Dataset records

====

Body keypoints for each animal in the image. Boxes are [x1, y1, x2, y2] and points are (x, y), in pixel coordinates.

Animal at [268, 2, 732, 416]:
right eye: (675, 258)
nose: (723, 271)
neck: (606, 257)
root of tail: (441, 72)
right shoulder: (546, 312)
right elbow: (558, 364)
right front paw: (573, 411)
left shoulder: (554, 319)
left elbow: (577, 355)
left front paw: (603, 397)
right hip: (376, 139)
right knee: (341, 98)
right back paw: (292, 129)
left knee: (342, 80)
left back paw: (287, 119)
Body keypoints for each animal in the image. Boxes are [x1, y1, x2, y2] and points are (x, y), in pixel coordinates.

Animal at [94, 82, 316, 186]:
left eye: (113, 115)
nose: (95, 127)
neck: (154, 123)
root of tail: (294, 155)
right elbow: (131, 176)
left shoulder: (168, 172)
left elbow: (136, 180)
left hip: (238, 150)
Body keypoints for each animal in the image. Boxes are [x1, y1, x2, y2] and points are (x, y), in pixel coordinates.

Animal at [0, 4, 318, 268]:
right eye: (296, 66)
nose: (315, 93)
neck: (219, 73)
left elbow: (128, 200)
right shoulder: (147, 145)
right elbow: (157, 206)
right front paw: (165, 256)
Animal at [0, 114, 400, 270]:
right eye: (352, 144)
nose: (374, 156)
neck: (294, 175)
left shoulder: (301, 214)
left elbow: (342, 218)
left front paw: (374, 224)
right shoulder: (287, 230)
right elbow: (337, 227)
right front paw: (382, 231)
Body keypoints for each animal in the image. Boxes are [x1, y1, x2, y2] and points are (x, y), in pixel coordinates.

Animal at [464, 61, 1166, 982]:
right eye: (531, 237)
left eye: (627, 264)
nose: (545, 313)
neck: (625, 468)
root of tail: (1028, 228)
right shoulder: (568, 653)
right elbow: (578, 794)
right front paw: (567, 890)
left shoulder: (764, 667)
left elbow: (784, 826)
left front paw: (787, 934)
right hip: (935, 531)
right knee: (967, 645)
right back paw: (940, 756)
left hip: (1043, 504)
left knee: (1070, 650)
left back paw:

====

• **TASK STATEMENT**
All that is wanted is an exact copy of the lines above from the one with "right back paw: (292, 129)" through the one with "left hip: (238, 150)", with both ends included.

• **THE COMPLETED TASK**
right back paw: (292, 129)
left knee: (342, 80)
left back paw: (287, 119)
Body keypoints for each animal in the image. Boxes are [x1, y1, x2, y2] and points are (x, y), in pixel coordinates.

Animal at [94, 82, 316, 186]:
left eye: (113, 115)
nose: (95, 127)
neck: (154, 123)
root of tail: (294, 155)
right elbow: (131, 176)
left shoulder: (168, 172)
left elbow: (136, 180)
left hip: (238, 150)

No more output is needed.